OpinionPREMIUM

JUSTICE MALALA: Hello Donald, bye-bye Bad Vlad

Put bluntly, South Africa will have to play Trump’s game if it wants to have any chance of beating unemployment and attracting investment

US president-elect Donald Trump sees himself as the man who makes deals. Picture: File photo: REUTERS/DBRIAN SNYDER
US president-elect Donald Trump sees himself as the man who makes deals. Picture: File photo: REUTERS/DBRIAN SNYDER

If you listen to most US leaders, policymakers and analysts, you will quickly conclude that Russia and its leader, Vladimir Putin, are the country’s greatest enemy. Just five months ago President Joe Biden branded Putin a dictator, saying on June 6: “I’ve known [Putin] for over 40 years — he’s concerned me for 40 years ... He’s not a decent man — he’s a dictator.”

At a fundraiser in San Francisco in February, Biden insulted Putin and said he might set off a nuclear war: “We have a crazy SOB, that guy Putin and others and we always have to be worried about a nuclear conflict.”

In 2022 Biden called Putin a “pure thug” and “murderous dictator”.

Putin is the same man who, veteran journalist Bob Woodward tells us in his latest book, War, has a close relationship with US president-elect Donald Trump. Woodward wrote that Trump and Putin spoke by phone seven times after Trump left office in January 2021, and that Trump sent Putin Covid testing kits during the pandemic, when such equipment was in short supply in the US and unavailable in many parts of the globe.

This week The Washington Post reported that Trump and Putin had discussed the Ukraine invasion by phone on Sunday. The Kremlin quickly dismissed the report as “pure fiction” though other news outlets reported that Trump sources confirmed that the interaction did take place.

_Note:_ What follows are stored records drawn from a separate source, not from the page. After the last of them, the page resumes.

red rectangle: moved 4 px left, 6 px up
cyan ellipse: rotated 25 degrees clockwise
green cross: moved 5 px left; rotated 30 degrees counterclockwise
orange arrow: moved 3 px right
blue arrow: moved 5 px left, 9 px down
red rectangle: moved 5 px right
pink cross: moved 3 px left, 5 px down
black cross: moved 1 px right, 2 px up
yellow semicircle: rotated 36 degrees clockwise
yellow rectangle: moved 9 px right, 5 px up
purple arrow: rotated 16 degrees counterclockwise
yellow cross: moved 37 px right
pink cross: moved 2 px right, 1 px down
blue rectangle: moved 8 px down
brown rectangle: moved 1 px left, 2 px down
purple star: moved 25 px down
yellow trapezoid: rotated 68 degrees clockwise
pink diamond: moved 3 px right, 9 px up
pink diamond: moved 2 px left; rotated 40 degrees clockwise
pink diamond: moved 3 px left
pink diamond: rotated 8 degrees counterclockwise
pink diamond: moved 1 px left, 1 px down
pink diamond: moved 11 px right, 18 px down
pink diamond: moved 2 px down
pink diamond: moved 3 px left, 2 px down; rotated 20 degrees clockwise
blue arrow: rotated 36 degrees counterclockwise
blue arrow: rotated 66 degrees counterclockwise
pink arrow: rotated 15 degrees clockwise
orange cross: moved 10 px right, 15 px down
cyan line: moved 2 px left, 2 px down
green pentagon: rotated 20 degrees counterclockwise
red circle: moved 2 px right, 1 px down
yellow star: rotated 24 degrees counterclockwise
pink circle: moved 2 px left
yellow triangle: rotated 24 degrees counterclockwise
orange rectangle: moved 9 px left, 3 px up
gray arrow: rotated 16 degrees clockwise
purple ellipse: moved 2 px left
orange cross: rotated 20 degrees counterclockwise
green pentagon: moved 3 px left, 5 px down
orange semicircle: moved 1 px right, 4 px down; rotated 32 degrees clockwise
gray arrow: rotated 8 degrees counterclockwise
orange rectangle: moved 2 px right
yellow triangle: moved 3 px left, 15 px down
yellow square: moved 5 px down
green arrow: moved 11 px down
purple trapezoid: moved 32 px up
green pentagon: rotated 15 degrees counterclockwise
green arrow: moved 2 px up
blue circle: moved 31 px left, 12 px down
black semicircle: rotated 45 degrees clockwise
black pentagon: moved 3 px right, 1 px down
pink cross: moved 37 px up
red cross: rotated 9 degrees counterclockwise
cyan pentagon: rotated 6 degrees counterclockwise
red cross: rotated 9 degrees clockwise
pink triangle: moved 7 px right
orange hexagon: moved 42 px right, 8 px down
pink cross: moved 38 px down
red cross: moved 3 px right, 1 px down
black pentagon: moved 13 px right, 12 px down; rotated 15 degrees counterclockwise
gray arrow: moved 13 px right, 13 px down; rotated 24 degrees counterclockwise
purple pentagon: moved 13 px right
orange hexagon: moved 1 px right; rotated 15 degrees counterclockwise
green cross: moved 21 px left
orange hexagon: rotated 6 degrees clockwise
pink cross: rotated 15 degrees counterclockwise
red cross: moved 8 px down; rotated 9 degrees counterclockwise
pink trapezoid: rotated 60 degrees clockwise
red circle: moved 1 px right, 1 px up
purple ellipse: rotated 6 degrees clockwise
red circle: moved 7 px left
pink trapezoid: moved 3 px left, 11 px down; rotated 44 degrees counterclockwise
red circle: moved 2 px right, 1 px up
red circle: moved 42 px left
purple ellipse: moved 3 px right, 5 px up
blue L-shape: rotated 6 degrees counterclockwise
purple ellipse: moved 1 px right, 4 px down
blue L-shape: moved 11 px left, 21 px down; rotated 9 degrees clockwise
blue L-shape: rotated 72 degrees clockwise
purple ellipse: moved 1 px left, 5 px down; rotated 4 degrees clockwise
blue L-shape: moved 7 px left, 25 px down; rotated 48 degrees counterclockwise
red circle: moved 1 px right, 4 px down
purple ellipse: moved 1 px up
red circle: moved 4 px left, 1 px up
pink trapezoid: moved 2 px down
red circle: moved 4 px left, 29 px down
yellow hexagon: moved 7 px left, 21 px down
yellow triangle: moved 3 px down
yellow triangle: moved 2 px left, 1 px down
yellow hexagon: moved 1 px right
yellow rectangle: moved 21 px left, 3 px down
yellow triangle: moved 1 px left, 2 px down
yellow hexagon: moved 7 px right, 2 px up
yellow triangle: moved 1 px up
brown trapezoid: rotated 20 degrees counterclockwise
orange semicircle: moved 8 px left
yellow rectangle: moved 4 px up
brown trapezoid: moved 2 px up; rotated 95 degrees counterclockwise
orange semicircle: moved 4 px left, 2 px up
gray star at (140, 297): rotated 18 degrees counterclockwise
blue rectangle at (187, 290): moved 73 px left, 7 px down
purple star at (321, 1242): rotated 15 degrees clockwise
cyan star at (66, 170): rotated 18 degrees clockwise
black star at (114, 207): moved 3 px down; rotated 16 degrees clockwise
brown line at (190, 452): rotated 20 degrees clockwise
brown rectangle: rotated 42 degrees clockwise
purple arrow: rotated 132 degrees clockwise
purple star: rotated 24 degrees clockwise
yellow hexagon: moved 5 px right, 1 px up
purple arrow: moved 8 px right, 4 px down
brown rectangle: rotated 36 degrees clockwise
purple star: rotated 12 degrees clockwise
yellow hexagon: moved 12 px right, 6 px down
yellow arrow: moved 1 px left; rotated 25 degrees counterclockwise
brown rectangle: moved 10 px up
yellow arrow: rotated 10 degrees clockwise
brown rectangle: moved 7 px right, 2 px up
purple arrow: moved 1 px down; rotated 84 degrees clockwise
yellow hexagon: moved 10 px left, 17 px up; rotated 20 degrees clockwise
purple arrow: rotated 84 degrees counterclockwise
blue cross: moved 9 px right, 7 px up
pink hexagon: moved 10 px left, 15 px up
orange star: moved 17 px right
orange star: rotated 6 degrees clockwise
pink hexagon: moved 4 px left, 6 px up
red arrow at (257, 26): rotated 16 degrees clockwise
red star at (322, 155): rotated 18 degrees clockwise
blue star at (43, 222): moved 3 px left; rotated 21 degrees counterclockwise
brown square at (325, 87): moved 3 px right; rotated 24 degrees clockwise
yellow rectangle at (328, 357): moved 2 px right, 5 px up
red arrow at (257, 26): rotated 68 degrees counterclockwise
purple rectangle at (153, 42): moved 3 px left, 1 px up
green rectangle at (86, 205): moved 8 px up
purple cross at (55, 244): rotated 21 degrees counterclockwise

What matters here is that after nearly three years of the Russian invasion of Ukraine, a new leader (Trump, who has criticised the scale of US military and financial support for Kyiv and said he would end the war quickly) is about to disrupt and upend the landscape of war and peacemaking in the region. He is about to tear up the old rule book. Trump is also self-interested: the war is too expensive, and he wants to keep his dollars for his US voters.

This is the sort of national interest that South Africa has only paid lip service to in the past. South Africa exported $8.32bn worth of goods to the US in 2023 while exporting $282.77m to Russia. More than 600 US companies operate in South Africa. You hardly see any Russian businesses in South Africa. As Ed Stoddard wrote in Daily Maverick, “in terms of economic partnership, it [Russia] is a clapped-out Lada vehicle, a lemon with not much juice to be squeezed from it”.

Yet South African leaders have bent over backwards to speak up for Russia and have been prepared to sell out our human rights principles because it is seen as a “valuable ally and friend”, as President Cyril Ramaphosa put it. Few have asked: what is the price and value of this friendship?

My contention is that a Trump presidency will be positive for the South African government and business if we acknowledge that a key part of his makeup is his belief that he can “make a deal”. He sees the Ukraine-Russia conflict, which has huge geopolitical implications, as merely a deal to be made and everything will be hunky dory.

Angola, which has collaborated with the US under Biden to build the multibillion-dollar Lobito rail corridor, is an example of a country that may very well thrive in collaboration with a Trump administration. Kenya, probably South Africa’s biggest African competitor for US attention, succeeds because it does not sit in the corner admiring itself for being ideologically pure. It acts to attract the investment it needs.

In the Trump era, South Africa will need to dial down on its ideological obsessions and set itself up as a “dealmaker”. This means being focused on the fact that we want to drive down unemployment, raise investment, attract foreign tourists and raise government revenue. We cannot jeopardise our participation in programmes such as the African Growth & Opportunity Act. We need to do the deals that need to be done. It’s the only language Trump understands.

If we don’t want to raise our economic growth and defeat unemployment then, well, let’s go ahead on the trajectory we have been on. In the looming era of Trump and others, we will remain an also-ran, and our unemployed youth will soon do to the ANC what they did to the Democrats in the US and to the Botswana Democratic Party next door.